[Entries taken from a collection]
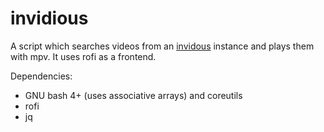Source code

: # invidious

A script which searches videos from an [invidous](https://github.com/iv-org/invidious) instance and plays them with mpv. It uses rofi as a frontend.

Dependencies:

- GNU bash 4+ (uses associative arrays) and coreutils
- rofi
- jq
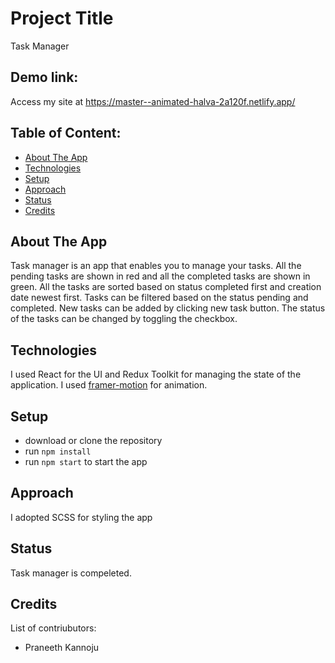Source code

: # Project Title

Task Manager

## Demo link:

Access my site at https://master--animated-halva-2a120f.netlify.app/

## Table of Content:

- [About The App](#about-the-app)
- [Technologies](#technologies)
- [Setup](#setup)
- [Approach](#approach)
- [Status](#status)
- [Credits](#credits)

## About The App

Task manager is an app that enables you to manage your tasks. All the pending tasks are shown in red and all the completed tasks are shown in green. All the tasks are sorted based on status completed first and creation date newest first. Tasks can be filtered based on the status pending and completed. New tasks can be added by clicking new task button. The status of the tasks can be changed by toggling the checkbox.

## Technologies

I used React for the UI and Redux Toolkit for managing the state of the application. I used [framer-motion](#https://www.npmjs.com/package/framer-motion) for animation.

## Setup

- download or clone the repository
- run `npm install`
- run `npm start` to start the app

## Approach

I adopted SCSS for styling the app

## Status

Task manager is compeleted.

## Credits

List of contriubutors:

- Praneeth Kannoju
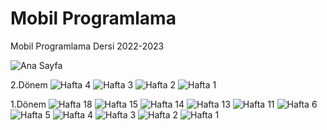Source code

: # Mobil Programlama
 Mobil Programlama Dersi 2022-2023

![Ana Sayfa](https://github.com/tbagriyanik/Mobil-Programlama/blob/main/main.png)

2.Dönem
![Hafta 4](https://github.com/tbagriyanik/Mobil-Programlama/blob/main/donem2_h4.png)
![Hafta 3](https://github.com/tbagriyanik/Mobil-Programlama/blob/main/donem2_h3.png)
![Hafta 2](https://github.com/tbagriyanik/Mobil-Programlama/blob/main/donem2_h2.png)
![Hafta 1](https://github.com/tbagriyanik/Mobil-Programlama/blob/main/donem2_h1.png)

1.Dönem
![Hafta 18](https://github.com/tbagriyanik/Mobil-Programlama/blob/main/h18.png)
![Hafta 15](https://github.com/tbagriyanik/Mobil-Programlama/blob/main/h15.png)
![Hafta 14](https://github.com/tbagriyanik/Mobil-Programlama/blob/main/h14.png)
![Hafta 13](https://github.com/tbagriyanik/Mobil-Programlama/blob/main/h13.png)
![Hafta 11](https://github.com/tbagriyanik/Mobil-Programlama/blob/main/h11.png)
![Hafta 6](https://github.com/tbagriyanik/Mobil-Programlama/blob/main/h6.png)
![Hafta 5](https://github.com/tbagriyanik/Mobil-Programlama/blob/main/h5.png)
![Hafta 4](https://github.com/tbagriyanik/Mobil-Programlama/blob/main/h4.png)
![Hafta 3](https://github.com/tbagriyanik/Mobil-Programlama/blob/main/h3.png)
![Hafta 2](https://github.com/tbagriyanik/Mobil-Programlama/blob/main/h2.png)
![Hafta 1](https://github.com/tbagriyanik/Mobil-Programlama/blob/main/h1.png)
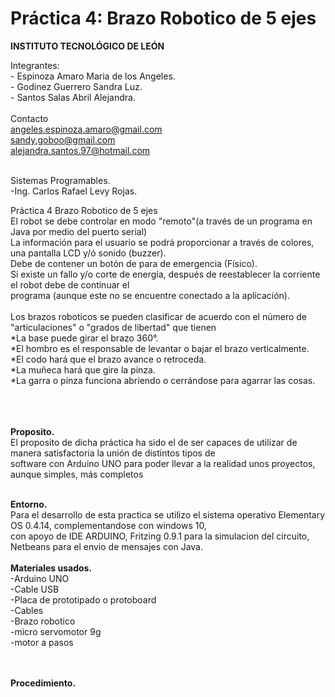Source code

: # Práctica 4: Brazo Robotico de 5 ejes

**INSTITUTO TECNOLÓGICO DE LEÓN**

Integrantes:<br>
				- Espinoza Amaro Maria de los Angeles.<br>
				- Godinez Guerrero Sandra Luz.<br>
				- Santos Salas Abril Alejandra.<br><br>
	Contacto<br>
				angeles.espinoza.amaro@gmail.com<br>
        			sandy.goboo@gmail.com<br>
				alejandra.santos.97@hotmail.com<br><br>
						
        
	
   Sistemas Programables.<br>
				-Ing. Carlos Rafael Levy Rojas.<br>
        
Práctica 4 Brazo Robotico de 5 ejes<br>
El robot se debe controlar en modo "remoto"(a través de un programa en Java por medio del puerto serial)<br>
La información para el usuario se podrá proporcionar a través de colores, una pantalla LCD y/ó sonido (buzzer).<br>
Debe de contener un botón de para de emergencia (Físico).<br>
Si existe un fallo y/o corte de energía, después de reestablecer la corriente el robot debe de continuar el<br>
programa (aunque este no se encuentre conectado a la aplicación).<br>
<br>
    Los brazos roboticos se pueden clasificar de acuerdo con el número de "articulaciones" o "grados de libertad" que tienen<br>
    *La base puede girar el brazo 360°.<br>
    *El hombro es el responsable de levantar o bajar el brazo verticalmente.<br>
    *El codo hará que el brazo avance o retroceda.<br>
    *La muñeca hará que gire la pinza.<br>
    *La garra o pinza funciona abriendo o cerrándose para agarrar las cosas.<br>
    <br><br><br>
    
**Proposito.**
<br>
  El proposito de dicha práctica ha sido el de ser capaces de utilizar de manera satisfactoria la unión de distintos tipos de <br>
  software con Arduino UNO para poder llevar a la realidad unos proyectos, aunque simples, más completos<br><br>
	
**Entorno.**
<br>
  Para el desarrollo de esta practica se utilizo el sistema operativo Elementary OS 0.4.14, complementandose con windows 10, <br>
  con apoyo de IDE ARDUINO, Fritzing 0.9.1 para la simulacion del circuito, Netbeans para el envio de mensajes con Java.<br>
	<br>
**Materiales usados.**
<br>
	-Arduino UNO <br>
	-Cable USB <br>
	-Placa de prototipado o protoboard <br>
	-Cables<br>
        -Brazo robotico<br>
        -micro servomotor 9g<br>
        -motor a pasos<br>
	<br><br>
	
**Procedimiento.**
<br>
* * *
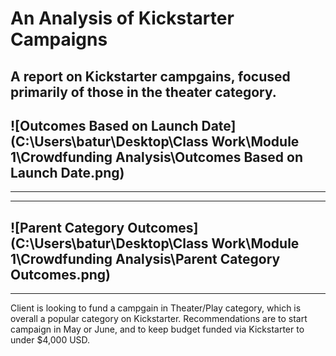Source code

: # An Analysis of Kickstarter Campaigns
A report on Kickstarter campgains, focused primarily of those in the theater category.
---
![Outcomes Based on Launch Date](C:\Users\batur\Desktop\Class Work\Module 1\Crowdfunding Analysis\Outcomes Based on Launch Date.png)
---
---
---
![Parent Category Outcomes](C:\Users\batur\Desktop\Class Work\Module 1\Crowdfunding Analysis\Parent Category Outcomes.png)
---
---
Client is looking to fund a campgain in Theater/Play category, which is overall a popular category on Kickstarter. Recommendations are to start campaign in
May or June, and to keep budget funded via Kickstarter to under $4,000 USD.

§ **Work instruction**:
Return every line in the records that includes the string "Technologies".

§ **Result for this exercise**:
- [Technologies](#technologies)
## Technologies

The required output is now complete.